La France s'est fortement engagée en faveur de la réforme des OMP, préparée et mise en oeuvre par le Département des opérations de maintien de la paix que dirige notre compatriote Jean-Pierre Lacroix. La fermeture des missions en Côte d'Ivoire et au Libéria, la baisse des effectifs au Darfour allègent les besoins en effectifs et permettent d'être plus exigeants à l'égard des pays contributeurs de troupes et plus sélectifs sur les choix des contingents et de leur encadrement. Le nombre de pays contribuant par intérêt financier a diminué, en raison de la non-réévaluation des indemnités versées aux pays contributeurs : ainsi, le Brésil et l'Inde sont désormais contributeurs nets ; le Bangladesh est tout juste à l'équilibre.
Seconde priorité soutenue par la France, des OMP plus robustes pour des opérations plus offensives. L'objectif est de permettre un cofinancement par l'Union africaine et l'ONU de ces opérations d'imposition de la paix, sous mandat conjoint de ces deux organisations.
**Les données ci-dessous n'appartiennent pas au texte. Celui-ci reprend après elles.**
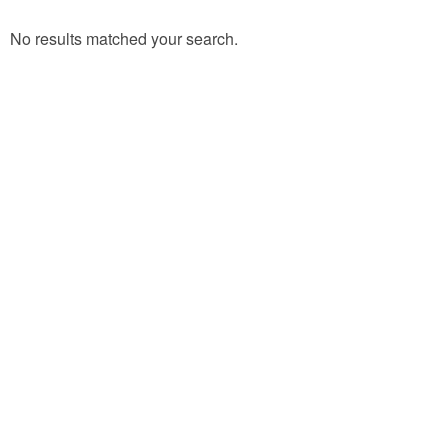
No results matched your search.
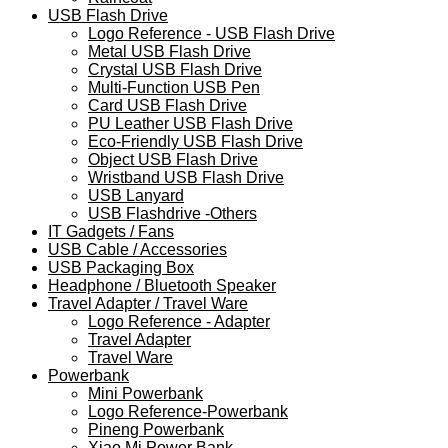
USB Flash Drive
Logo Reference - USB Flash Drive
Metal USB Flash Drive
Crystal USB Flash Drive
Multi-Function USB Pen
Card USB Flash Drive
PU Leather USB Flash Drive
Eco-Friendly USB Flash Drive
Object USB Flash Drive
Wristband USB Flash Drive
USB Lanyard
USB Flashdrive -Others
IT Gadgets / Fans
USB Cable / Accessories
USB Packaging Box
Headphone / Bluetooth Speaker
Travel Adapter / Travel Ware
Logo Reference - Adapter
Travel Adapter
Travel Ware
Powerbank
Mini Powerbank
Logo Reference-Powerbank
Pineng Powerbank
Xiao Mi Power Bank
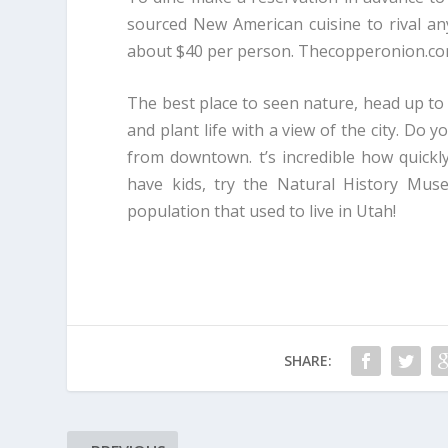
sourced New American cuisine to rival anyt
about $40 per person. Thecopperonion.c
The best place to seen nature, head up to 
and plant life with a view of the city. Do 
from downtown. t’s incredible how quickly
have kids, try the Natural History Muse
population that used to live in Utah!
SHARE:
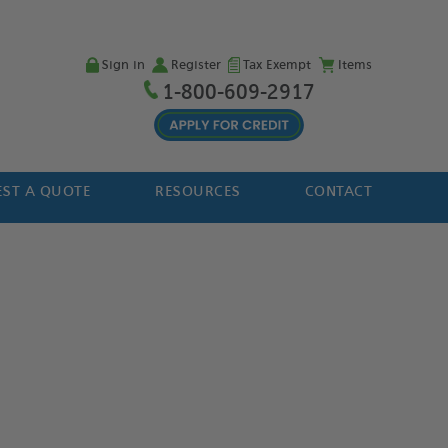
Sign in
Register
Tax Exempt
Items
1-800-609-2917
ST A QUOTE
RESOURCES
CONTACT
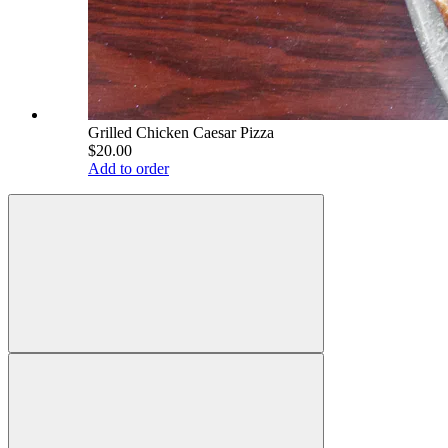
Grilled Chicken Caesar Pizza
$20.00
Add to order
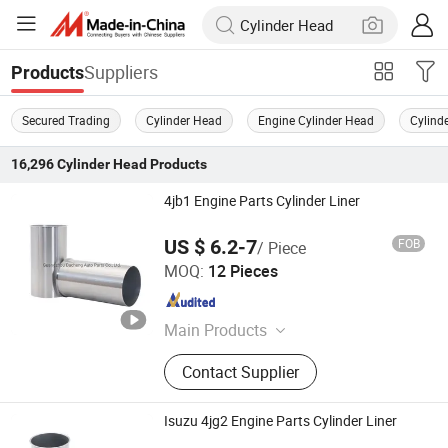
Suppliers
Products
Secured Trading
Cylinder Head
Engine Cylinder Head
Cylind
16,296
Cylinder Head
Products
4jb1 Engine Parts Cylinder Liner
US $ 6.2-7
FOB
/ Piece
Junmeng (Guangzhou) Import and Export Trading Co., Ltd
MOQ:
12 Pieces
Guangdong , China
Since 2019
Main Products
Piston, Piston Ring, Connecting Rod,
Contact Supplier
Crankshaft, Liner Kit, Valve, Valve
Guide, Valve Seat, Cylinder Liner,
Piston Pin
Isuzu 4jg2 Engine Parts Cylinder Liner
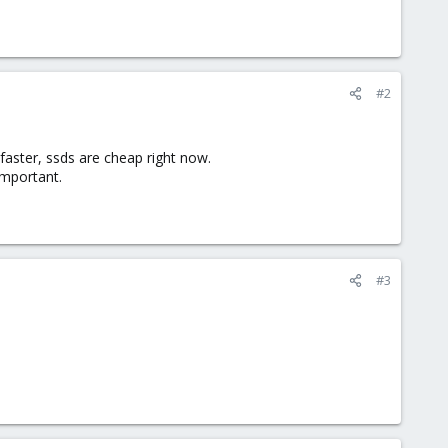
#2
aster, ssds are cheap right now.
important.
#3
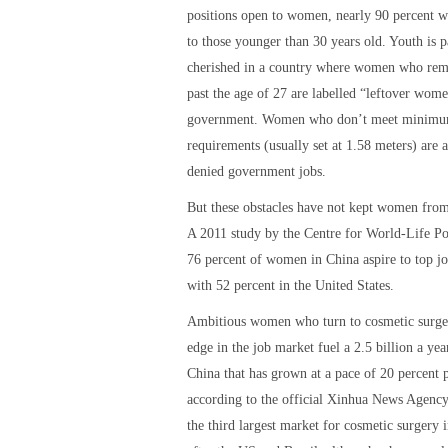
positions open to women, nearly 90 percent w
to those younger than 30 years old. Youth is p
cherished in a country where women who rem
past the age of 27 are labelled “leftover wom
government. Women who don’t meet minimu
requirements (usually set at 1.58 meters) are a
denied government jobs.
But these obstacles have not kept women fro
A 2011 study by the Centre for World-Life Po
76 percent of women in China aspire to top j
with 52 percent in the United States.
Ambitious women who turn to cosmetic surger
edge in the job market fuel a 2.5 billion a yea
China that has grown at a pace of 20 percent p
according to the official Xinhua News Agency
the third largest market for cosmetic surgery 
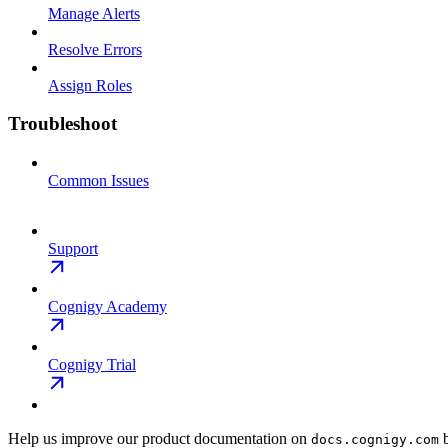
Manage Alerts
Resolve Errors
Assign Roles
Troubleshoot
Common Issues
Support
Cognigy Academy
Cognigy Trial
Help us improve our product documentation on
b
docs.cognigy.com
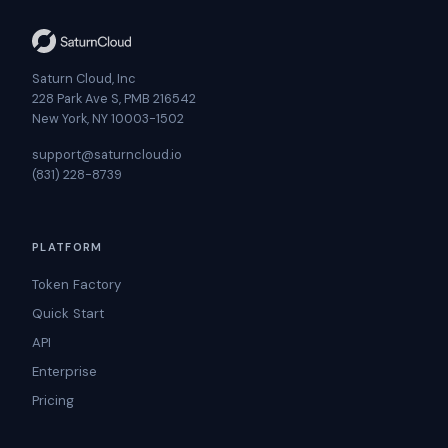
Saturn Cloud, Inc
228 Park Ave S, PMB 216542
New York, NY 10003-1502
support@saturncloud.io
(831) 228-8739
PLATFORM
Token Factory
Quick Start
API
Enterprise
Pricing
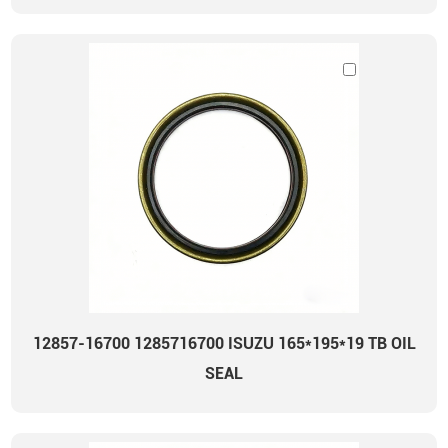
12857-16700 1285716700 ISUZU 165*195*19 TB OIL
SEAL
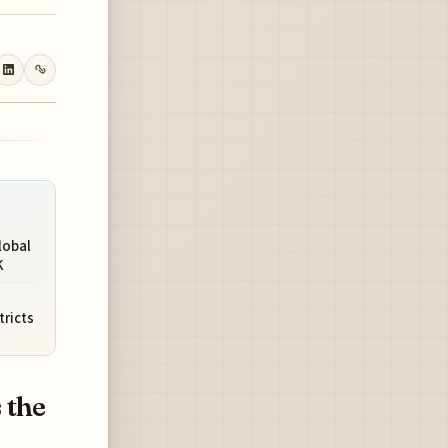
lobal
K
tricts
 the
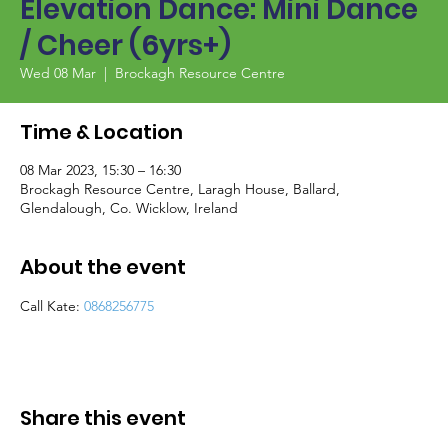
Elevation Dance: Mini Dance
/ Cheer (6yrs+)
Wed 08 Mar
  |  
Brockagh Resource Centre
Time & Location
08 Mar 2023, 15:30 – 16:30
Brockagh Resource Centre, Laragh House, Ballard,
Glendalough, Co. Wicklow, Ireland
About the event
Call Kate: 
0868256775
Share this event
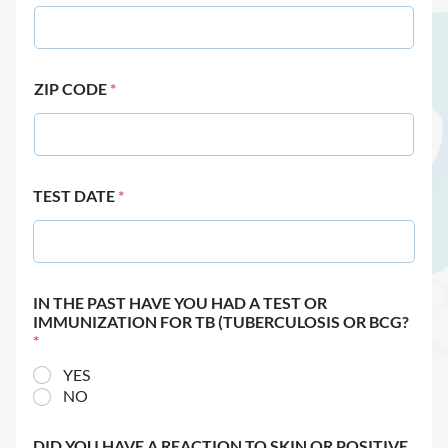
ZIP CODE
*
TEST DATE
*
IN THE PAST HAVE YOU HAD A TEST OR
IMMUNIZATION FOR TB (TUBERCULOSIS OR BCG?
*
YES
NO
DID YOU HAVE A REACTION TO SKIN OR POSITIVE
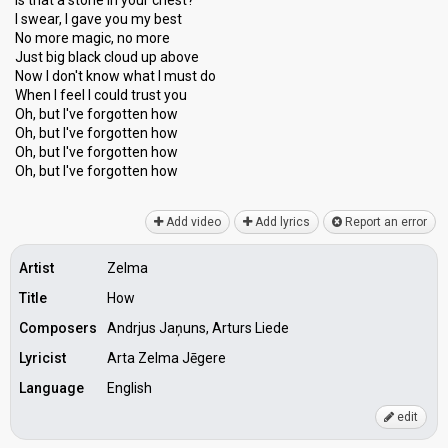
Is that a stone in your chest?
I swear, I gave you my best
No more magic, no more
Just big black cloud up above
Now I don't know whаt I must do
When I feel I could truѕt you
Oh, but I've forgotten how
Oh, but I've forgotten how
Oh, but I've forgotten how
Oh, but I've forgotten how
Add video
Add lyrics
Report an error
Artist
Zelma
Title
How
Composers
Andrjus Jaņuns, Arturs Liede
Lyricist
Arta Zelma Jēgere
Language
English
edit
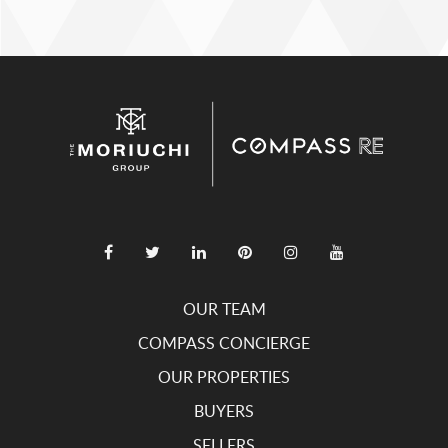
OUR TEAM
COMPASS CONCIERGE
OUR PROPERTIES
BUYERS
SELLERS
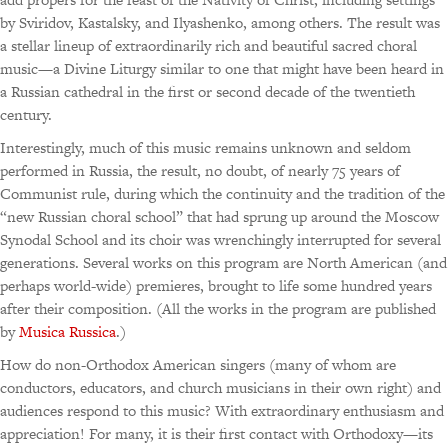
by Sviridov, Kastalsky, and Ilyashenko, among others. The result was
a stellar lineup of extraordinarily rich and beautiful sacred choral
music—a Divine Liturgy similar to one that might have been heard in
a Russian cathedral in the first or second decade of the twentieth
century.
Interestingly, much of this music remains unknown and seldom
performed in Russia, the result, no doubt, of nearly 75 years of
Communist rule, during which the continuity and the tradition of the
“new Russian choral school” that had sprung up around the Moscow
Synodal School and its choir was wrenchingly interrupted for several
generations. Several works on this program are North American (and
perhaps world-wide) premieres, brought to life some hundred years
after their composition. (All the works in the program are published
by
Musica Russica
.)
How do non-Orthodox American singers (many of whom are
conductors, educators, and church musicians in their own right) and
audiences respond to this music? With extraordinary enthusiasm and
appreciation! For many, it is their first contact with Orthodoxy—its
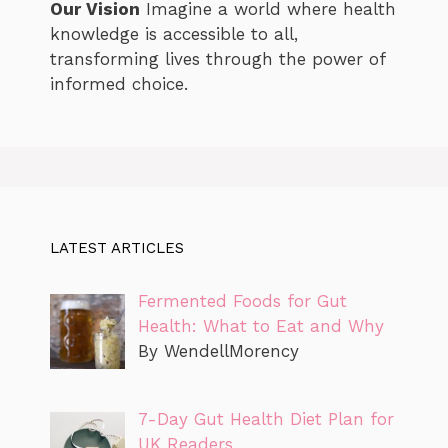
Our Vision
Imagine a world where health
knowledge is accessible to all,
transforming lives through the power of
informed choice.
LATEST ARTICLES
Fermented Foods for Gut
Health: What to Eat and Why
By WendellMorency
7-Day Gut Health Diet Plan for
UK Readers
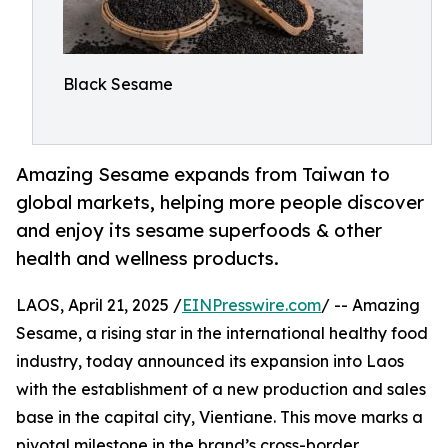
Black Sesame
Amazing Sesame expands from Taiwan to
global markets, helping more people discover
and enjoy its sesame superfoods & other
health and wellness products.
LAOS, April 21, 2025 /
EINPresswire.com
/ -- Amazing
Sesame, a rising star in the international healthy food
industry, today announced its expansion into Laos
with the establishment of a new production and sales
base in the capital city, Vientiane. This move marks a
pivotal milestone in the brand’s cross-border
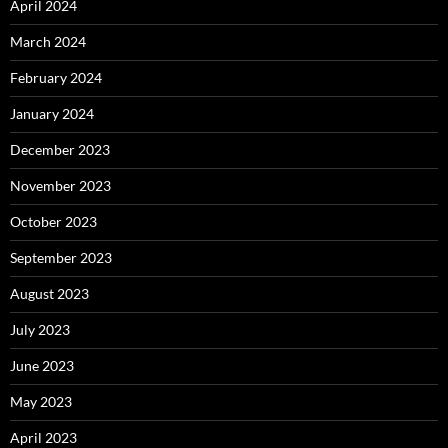
April 2024
March 2024
February 2024
January 2024
December 2023
November 2023
October 2023
September 2023
August 2023
July 2023
June 2023
May 2023
April 2023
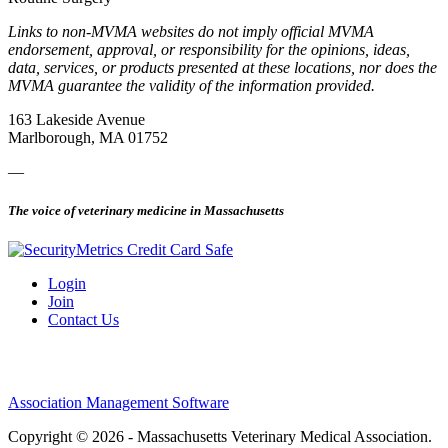
Links to non-MVMA websites do not imply official MVMA
endorsement, approval, or responsibility for the opinions, ideas,
data, services, or products presented at these locations, nor does the
MVMA guarantee the validity of the information provided.
163 Lakeside Avenue
Marlborough, MA 01752
—
The voice of veterinary medicine in Massachusetts
Login
Join
Contact Us
Association Management Software
Copyright © 2026 - Massachusetts Veterinary Medical Association.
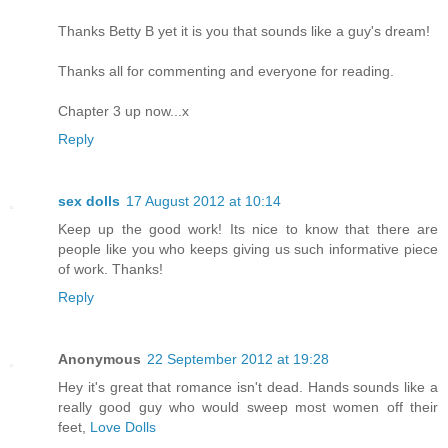
Thanks Betty B yet it is you that sounds like a guy's dream!
Thanks all for commenting and everyone for reading.
Chapter 3 up now...x
Reply
sex dolls
17 August 2012 at 10:14
Keep up the good work! Its nice to know that there are
people like you who keeps giving us such informative piece
of work. Thanks!
Reply
Anonymous
22 September 2012 at 19:28
Hey it's great that romance isn't dead. Hands sounds like a
really good guy who would sweep most women off their
feet,
Love Dolls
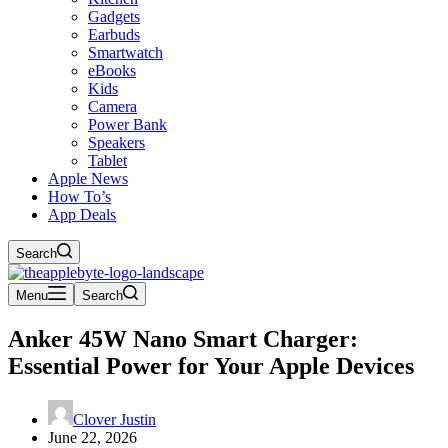
Gadgets
Earbuds
Smartwatch
eBooks
Kids
Camera
Power Bank
Speakers
Tablet
Apple News
How To’s
App Deals
Search
Menu
Search
Anker 45W Nano Smart Charger:
Essential Power for Your Apple Devices
Clover Justin
June 22, 2026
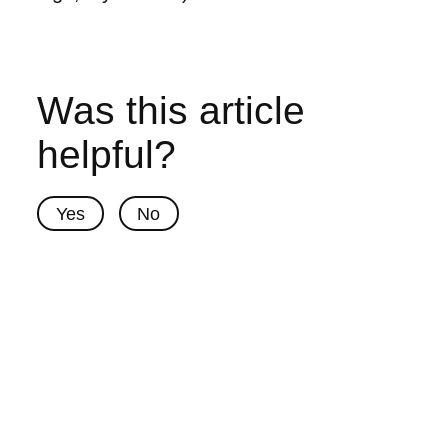
Was this article
helpful?
Yes
No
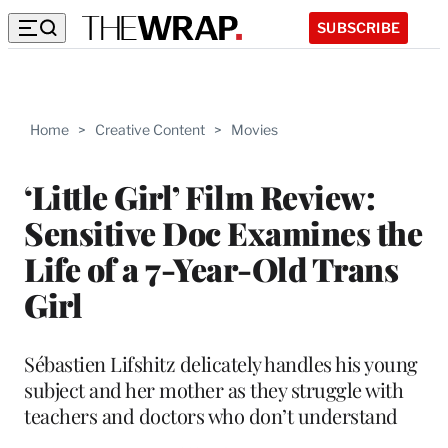
SUBSCRIBE
Home
>
Creative Content
>
Movies
‘Little Girl’ Film Review:
Sensitive Doc Examines the
Life of a 7-Year-Old Trans
Girl
Sébastien Lifshitz delicately handles his young
subject and her mother as they struggle with
teachers and doctors who don’t understand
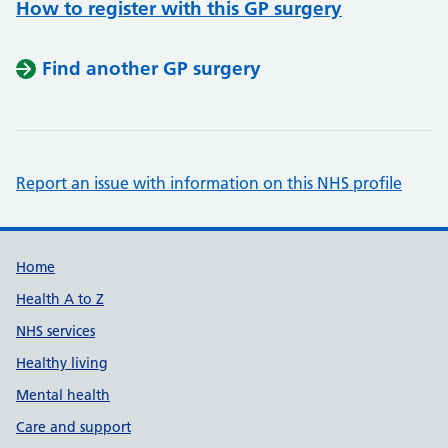
How to register with this GP surgery
Find another GP surgery
Report an issue with information on this NHS profile
Support links
Home
Health A to Z
NHS services
Healthy living
Mental health
Care and support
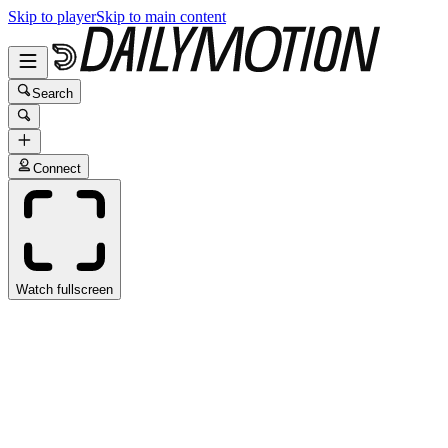
Skip to player
Skip to main content
Search
Connect
Watch fullscreen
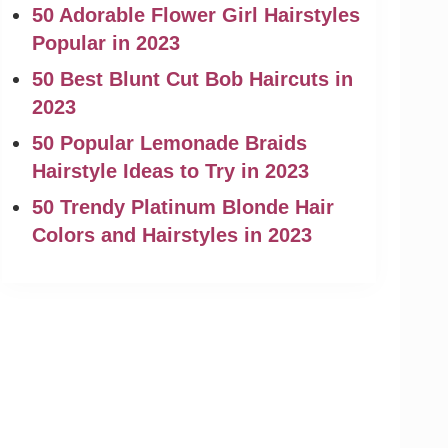
50 Adorable Flower Girl Hairstyles
Popular in 2023
50 Best Blunt Cut Bob Haircuts in
2023
50 Popular Lemonade Braids
Hairstyle Ideas to Try in 2023
50 Trendy Platinum Blonde Hair
Colors and Hairstyles in 2023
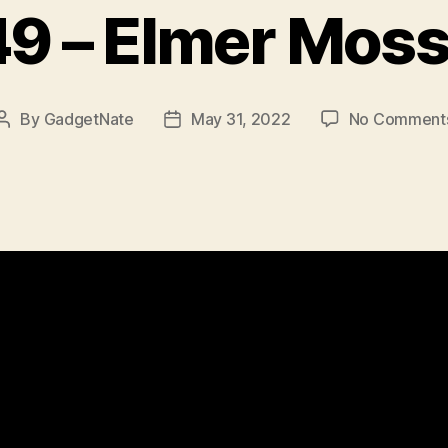
9 – Elmer Mos
By
GadgetNate
May 31, 2022
No Comment
Post
Post
author
date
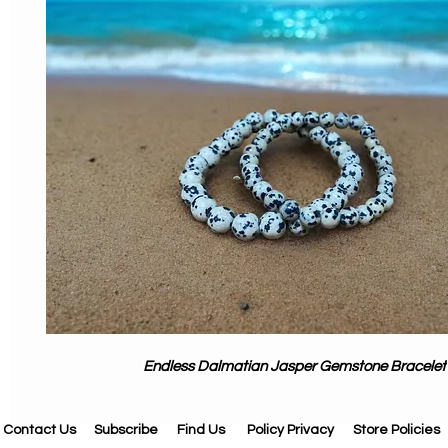
Endless Dalmatian Jasper Gemstone Bracelet
Contact Us
Subscribe
Find Us
Policy Privacy
Store Policies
L'Union africaine contribuerait à hauteur de 25 %, le reste étant financé par l'ONU sur contributions obligatoires.
Nos partenaires africains sont très favorables à cette initiative, qui pourrait venir conforter l'action du G5 Sahel, dont les effectifs n'équivalent aujourd'hui qu'à un tiers de ceux de la Minusma.
Les États-Unis ont toutefois de fortes réserves, estimant que les forces africaines de paix doivent être financées sur contributions volontaires et non obligatoires. Le financement par l'ONU, et donc par le contribuable américain, de forces qui ne dépendent pas des Nations unies et n'en respectent pas les standards leur pose un problème de principe.
Si la remise en cause du multilatéralisme est préoccupante, la position des États-Unis pourrait, paradoxalement, jouer en faveur d'OMP plus performantes dans des régions cruciales pour la sécurité de l'Europe. C'est en ce sens qu'il faut essayer de faire pencher la balance pour limiter les effets négatifs du désengagement américain. Pour l'essentiel, les conclusions de notre rapport de 2016 ont été confirmées par les faits.